**BRIEF:** Within the records, which lines hold the string "tail"? Report each one by copying it.

[[ SUPPLIED MATERIAL, beginning ]]

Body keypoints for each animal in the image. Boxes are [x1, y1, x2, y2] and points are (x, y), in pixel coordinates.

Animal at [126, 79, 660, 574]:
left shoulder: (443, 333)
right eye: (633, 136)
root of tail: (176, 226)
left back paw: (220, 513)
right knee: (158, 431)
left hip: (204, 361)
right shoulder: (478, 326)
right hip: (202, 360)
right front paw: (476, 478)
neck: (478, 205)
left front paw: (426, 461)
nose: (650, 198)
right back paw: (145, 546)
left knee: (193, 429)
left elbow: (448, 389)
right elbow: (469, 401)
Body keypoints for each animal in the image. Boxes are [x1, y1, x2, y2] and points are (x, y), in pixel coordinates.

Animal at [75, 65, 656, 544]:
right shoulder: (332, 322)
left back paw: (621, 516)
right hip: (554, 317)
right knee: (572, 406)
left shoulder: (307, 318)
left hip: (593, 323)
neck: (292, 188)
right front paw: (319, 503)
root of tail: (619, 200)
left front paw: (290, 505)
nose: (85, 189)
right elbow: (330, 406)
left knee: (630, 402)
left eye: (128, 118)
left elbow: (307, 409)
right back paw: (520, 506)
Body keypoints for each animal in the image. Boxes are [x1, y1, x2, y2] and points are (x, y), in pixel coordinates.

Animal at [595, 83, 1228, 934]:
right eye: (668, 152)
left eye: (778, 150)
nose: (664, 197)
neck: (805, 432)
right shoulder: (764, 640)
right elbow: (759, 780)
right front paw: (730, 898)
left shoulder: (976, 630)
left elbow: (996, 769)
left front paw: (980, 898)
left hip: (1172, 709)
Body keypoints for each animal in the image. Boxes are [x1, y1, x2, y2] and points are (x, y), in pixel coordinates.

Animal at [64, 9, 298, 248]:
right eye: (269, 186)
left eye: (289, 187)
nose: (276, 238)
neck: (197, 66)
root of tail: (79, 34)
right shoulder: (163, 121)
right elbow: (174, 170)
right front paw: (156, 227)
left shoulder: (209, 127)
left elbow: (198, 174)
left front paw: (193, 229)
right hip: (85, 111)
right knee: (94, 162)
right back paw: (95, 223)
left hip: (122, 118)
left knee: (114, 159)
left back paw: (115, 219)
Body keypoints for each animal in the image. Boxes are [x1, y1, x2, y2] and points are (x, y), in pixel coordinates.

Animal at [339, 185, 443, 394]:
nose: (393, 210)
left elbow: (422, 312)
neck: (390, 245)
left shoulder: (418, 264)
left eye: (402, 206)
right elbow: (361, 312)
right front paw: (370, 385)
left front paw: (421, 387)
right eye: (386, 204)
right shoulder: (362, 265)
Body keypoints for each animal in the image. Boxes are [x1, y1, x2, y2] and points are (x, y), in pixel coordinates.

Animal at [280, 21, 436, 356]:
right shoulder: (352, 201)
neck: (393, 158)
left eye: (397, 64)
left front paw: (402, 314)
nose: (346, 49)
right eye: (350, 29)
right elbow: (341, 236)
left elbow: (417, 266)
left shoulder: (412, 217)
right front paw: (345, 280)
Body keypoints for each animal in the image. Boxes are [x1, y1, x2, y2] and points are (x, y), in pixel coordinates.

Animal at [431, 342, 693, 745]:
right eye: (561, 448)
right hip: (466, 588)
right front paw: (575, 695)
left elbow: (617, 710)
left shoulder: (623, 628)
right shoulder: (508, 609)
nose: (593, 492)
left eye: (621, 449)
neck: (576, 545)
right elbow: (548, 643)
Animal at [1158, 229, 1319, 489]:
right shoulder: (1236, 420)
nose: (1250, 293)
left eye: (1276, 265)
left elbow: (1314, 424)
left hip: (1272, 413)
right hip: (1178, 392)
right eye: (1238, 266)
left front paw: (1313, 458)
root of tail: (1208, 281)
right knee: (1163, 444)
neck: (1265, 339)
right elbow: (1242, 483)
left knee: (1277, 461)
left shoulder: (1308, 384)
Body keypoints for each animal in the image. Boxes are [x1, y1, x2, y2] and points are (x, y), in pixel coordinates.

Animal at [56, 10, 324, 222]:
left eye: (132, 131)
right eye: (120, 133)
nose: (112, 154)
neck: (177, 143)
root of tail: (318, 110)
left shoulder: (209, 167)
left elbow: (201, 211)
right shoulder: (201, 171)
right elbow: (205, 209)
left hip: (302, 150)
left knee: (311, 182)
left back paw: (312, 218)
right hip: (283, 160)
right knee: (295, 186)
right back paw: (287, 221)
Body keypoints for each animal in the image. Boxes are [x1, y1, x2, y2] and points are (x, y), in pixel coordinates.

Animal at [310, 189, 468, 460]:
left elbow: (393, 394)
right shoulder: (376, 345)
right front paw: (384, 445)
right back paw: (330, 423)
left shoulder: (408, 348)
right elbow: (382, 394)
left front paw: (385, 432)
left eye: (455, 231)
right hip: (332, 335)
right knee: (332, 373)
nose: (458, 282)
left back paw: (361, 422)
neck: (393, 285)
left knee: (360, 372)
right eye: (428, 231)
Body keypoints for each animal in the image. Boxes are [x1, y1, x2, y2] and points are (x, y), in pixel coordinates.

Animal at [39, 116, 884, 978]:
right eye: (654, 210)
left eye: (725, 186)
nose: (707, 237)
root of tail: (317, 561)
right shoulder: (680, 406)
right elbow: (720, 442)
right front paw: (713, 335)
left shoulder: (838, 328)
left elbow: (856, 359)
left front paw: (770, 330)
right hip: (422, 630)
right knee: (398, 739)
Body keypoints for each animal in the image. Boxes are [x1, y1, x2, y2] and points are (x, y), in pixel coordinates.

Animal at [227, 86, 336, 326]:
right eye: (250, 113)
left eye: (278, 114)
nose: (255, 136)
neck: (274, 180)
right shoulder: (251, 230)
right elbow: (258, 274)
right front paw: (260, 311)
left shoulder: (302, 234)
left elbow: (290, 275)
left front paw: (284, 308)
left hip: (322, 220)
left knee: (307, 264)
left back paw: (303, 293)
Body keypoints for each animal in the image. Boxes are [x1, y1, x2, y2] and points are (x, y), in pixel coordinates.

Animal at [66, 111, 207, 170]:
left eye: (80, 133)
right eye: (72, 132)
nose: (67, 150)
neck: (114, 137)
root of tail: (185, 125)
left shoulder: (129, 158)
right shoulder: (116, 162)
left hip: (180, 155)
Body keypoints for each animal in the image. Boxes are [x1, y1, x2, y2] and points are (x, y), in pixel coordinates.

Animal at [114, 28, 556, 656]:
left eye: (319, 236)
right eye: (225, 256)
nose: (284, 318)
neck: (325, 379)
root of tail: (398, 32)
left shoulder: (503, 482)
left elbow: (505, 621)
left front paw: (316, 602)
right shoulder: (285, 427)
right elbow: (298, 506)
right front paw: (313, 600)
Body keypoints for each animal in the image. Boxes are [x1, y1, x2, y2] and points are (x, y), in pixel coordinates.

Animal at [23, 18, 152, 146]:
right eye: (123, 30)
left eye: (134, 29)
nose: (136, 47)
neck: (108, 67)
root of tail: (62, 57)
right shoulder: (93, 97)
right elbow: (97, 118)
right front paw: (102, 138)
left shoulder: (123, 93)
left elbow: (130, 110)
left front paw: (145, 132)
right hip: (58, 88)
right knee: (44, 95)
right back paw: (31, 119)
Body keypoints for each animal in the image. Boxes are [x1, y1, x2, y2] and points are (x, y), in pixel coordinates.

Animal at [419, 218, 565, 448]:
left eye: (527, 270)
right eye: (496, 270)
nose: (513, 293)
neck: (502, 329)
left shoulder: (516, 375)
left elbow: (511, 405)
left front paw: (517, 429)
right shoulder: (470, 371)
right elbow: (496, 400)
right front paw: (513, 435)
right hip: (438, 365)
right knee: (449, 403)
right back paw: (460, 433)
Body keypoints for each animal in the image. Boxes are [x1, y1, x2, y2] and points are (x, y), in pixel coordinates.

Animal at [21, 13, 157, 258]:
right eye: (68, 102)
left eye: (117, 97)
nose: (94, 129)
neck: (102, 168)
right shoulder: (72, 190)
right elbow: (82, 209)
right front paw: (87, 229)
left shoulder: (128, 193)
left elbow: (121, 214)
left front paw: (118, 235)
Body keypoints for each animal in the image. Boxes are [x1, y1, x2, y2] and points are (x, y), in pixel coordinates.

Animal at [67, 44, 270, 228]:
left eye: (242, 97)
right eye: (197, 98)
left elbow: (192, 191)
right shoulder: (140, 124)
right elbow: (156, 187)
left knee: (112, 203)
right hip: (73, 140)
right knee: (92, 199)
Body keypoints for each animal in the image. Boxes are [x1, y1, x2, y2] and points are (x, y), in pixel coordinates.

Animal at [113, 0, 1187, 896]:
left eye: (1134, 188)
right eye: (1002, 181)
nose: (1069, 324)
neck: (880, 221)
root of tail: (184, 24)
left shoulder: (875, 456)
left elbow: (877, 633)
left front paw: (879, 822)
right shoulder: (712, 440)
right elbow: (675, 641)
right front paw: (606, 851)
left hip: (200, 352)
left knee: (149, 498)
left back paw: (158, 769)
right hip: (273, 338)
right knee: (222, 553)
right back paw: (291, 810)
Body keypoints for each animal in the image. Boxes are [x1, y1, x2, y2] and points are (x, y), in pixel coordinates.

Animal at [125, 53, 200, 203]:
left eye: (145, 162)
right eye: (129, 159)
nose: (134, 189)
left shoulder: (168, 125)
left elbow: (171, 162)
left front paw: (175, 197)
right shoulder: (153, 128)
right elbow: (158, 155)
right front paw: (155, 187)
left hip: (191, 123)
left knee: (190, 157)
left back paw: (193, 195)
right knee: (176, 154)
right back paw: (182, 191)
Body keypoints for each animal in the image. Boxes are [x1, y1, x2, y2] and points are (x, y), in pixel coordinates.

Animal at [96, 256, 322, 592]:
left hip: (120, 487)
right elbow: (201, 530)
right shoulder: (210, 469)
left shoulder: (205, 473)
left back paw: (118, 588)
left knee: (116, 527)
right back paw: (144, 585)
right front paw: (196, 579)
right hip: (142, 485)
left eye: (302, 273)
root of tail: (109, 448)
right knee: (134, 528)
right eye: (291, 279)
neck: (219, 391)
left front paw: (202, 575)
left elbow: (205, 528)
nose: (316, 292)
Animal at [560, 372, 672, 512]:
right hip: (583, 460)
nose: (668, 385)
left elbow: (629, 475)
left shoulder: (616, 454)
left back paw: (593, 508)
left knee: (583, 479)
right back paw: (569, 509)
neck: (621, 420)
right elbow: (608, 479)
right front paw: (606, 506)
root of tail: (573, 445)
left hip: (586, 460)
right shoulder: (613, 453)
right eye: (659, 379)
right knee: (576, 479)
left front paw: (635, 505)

[[ SUPPLIED MATERIAL, end ]]

**TASK RESULT:**
root of tail: (176, 226)
root of tail: (619, 200)
root of tail: (79, 34)
root of tail: (1208, 281)
root of tail: (318, 110)
root of tail: (317, 561)
root of tail: (185, 125)
root of tail: (398, 32)
root of tail: (62, 57)
root of tail: (184, 24)
root of tail: (109, 448)
root of tail: (573, 445)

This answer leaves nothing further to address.